The purpose of this page is to document the plan for redesigning the Github statistic collection in the Caskalytics app.
...
Current Implementation of Github Metrics
Use a Workflow Custom Action to run periodic RESTful calls to the Github API
Results will be written into the GitHub partition of the Fileset.
A MapReduce job will periodically read from the GitHub partition of the Fileset, and update the Cube dataset.
Use Cases
- As a user of Caskalytics, I would like to store and retrieve all activity associated with my Github organization.
- As a user of Caskalytics, I would like to view metrics for my Github repositories including forks, pull requests, watchers, stargazers and open issues.
- As a user of Caskalytics, I would like to view metrics about the members of my organization such as number of issues opened, number of pull requests created.

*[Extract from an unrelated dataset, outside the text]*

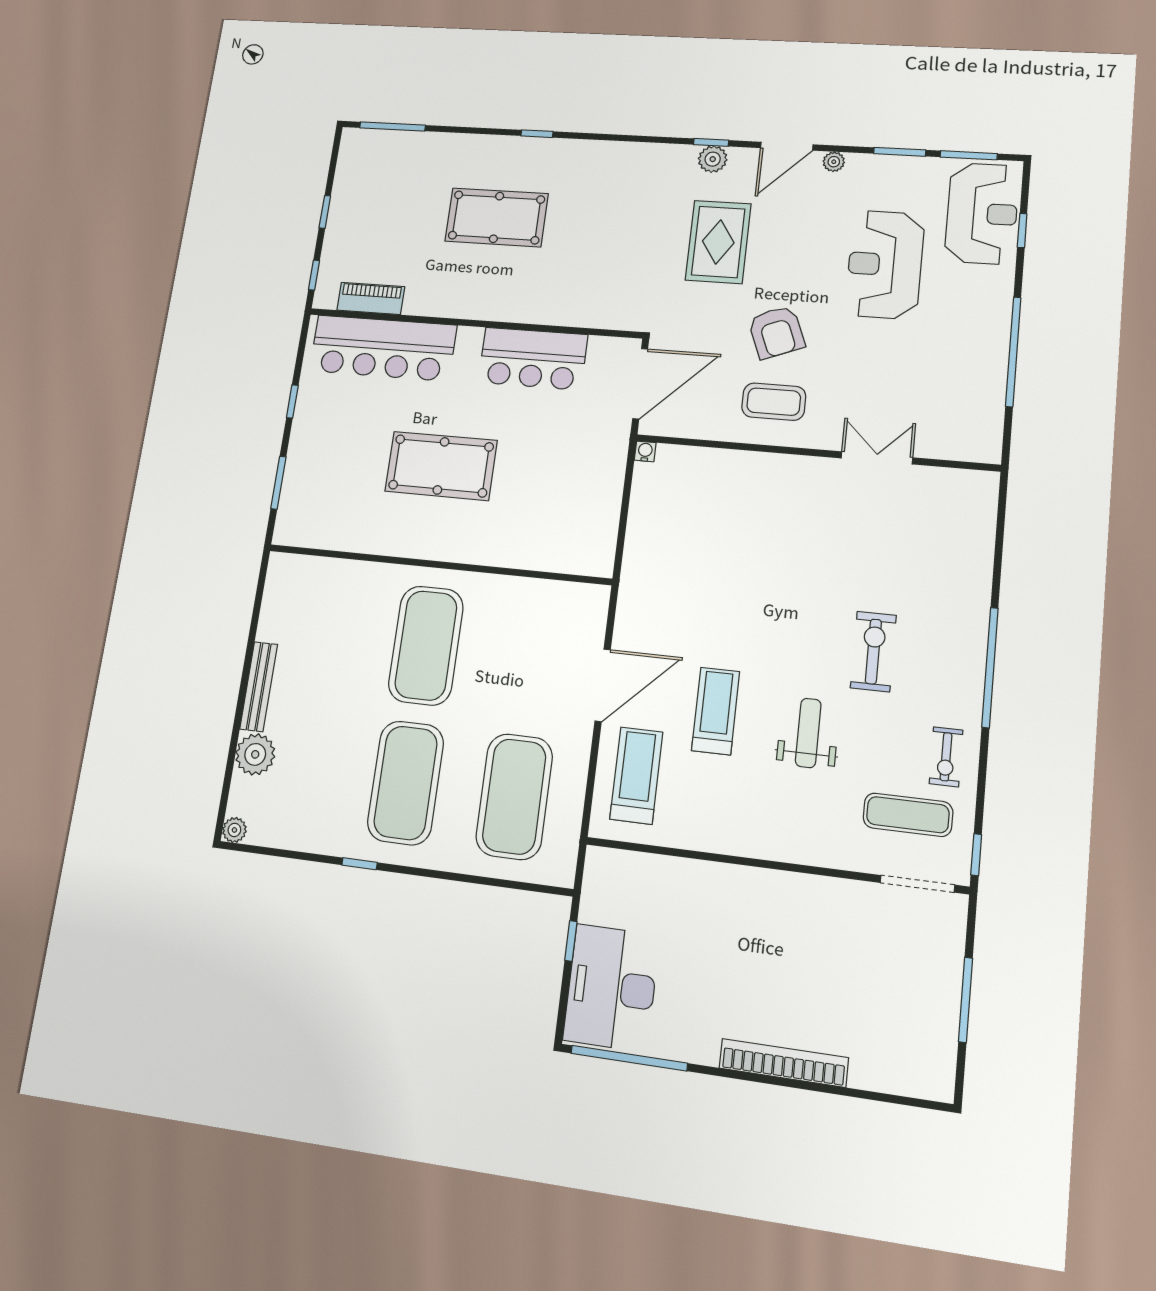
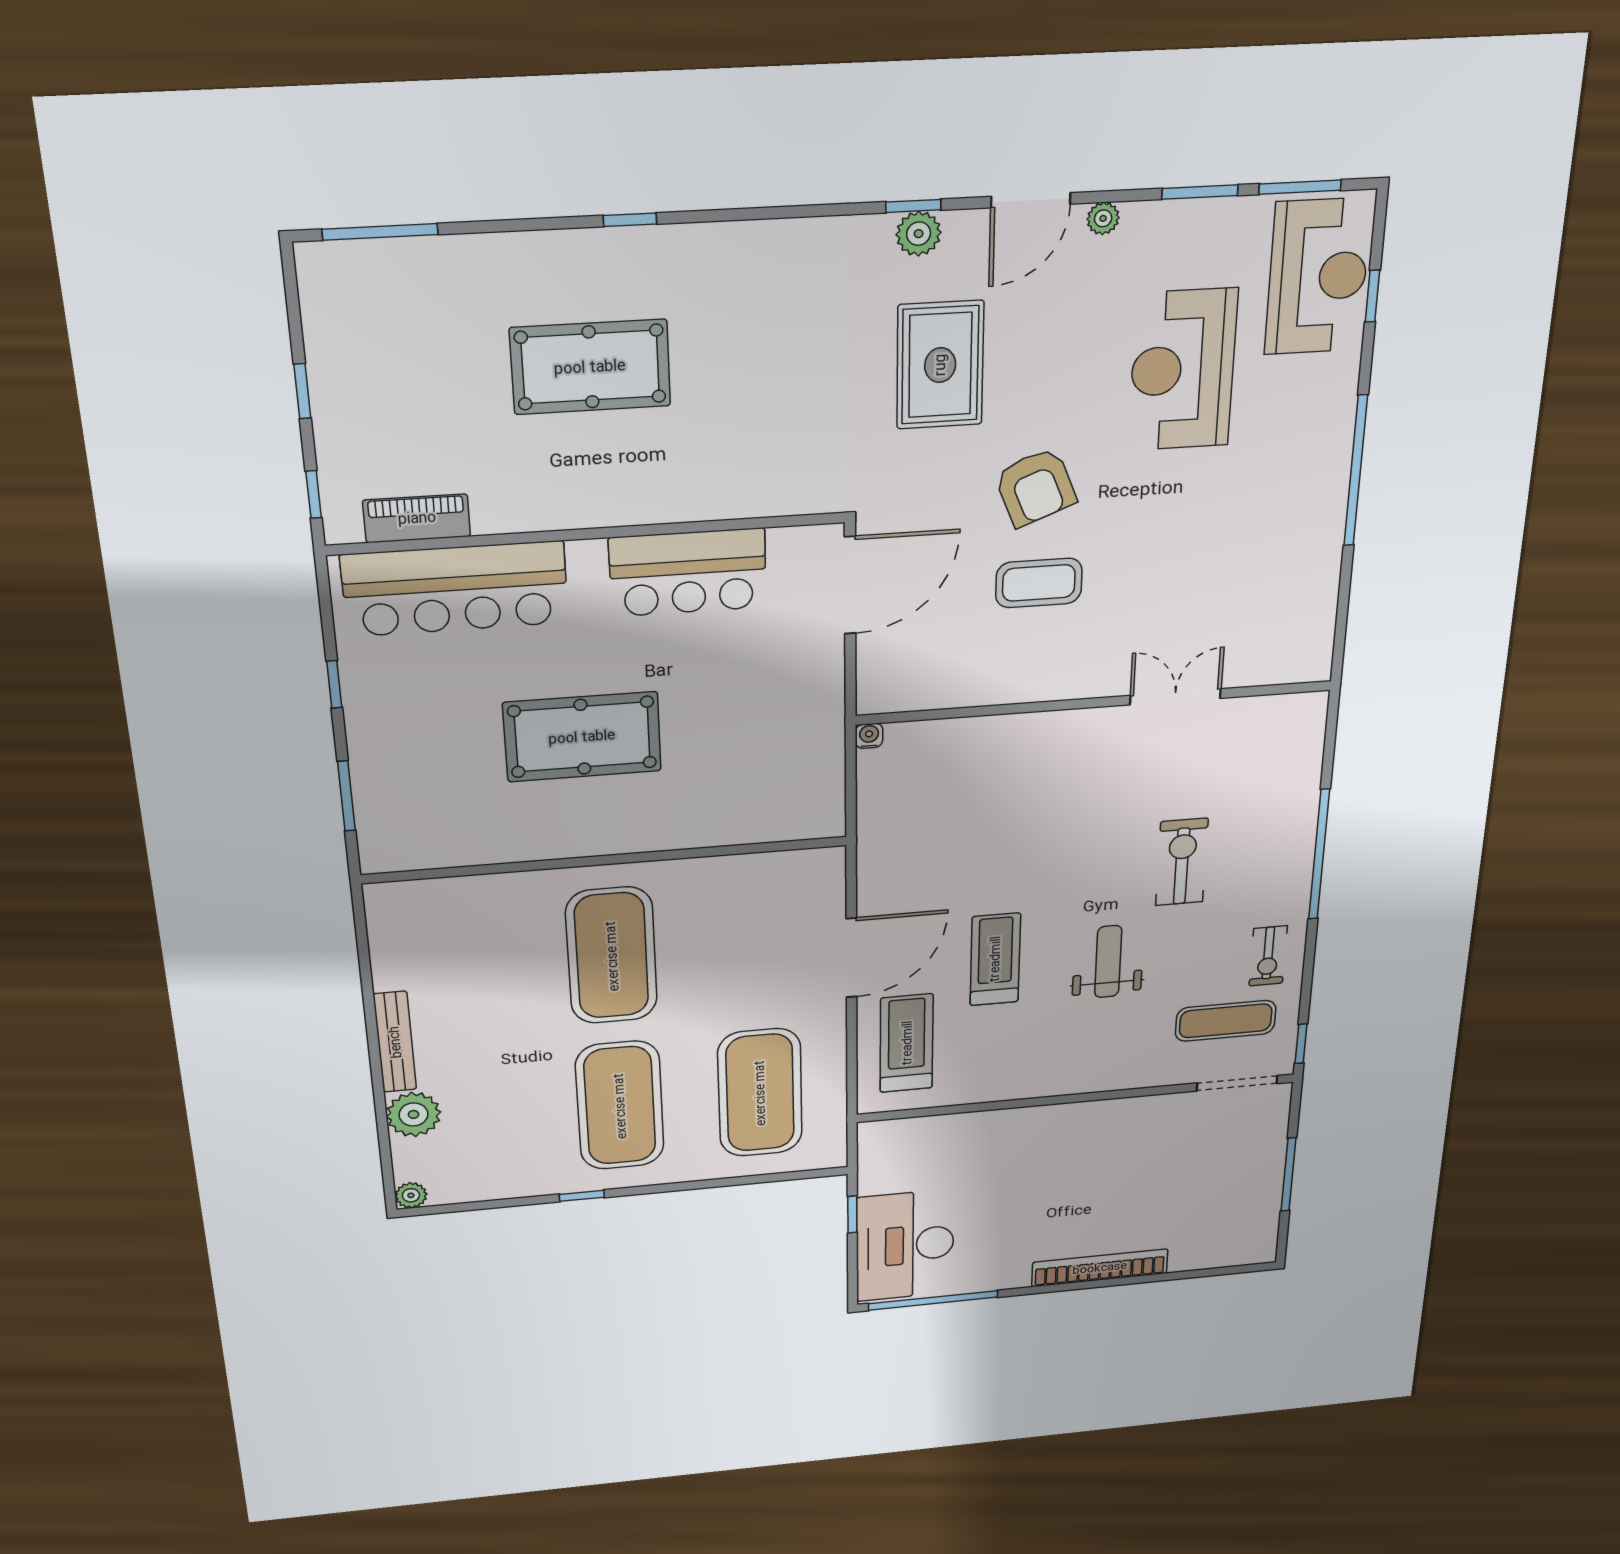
water cooler: (645, 451) -> (869, 736), moved
wall: (815, 453) -> (1096, 703), moved
double door: (877, 458) -> (1175, 697), moved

- As a user of Caskalytics, I would like to view a histogram of metrics about my repositories.
New implementation of Github Metrics
...
- Metrics will be stored in a seperate dataset from the raw messages
- Repo messages will overwrite each time a new message is received from Github
- All Time Metrics
- Per Repository
- repo size
- stargazers_count
- watchers_count
- forks_count
- total pull requests
- Per Message
- count
- Per Repo / Per Message
- count
- Per Sender
- Per Repository
Capture Endpoint
- The capture endpoint will be a catch all endpoint that accepts POST messages from Github, verifies their authenticity, and writes the message to the data store.
- Each message should have the following headers to be considered "valid"
- User-Agent should start with GitHub-Hookshot/<id>
- X-GitHub-Delivery should be a UUID for the message
- X-GitHub-Event should be the name of the message
- X-Hub-Signature should contain an sha1 digest of the message for verification
- payload should be the json message
- If any required headers are missing or invalid, the response will be UNAUTHORIZED with a message stating that they are not authorized to call the service.
- If the Event is missing, a BAD_REQUEST is returned.
- If there is no payload, a BAD_REQUEST is returned
- if the payload digest does not match the one provided in the Signature header or there is an error generating it, a BAD_REQUEST is returned
- When everything is successful, an OK is returned with a message that it was successfully processed
...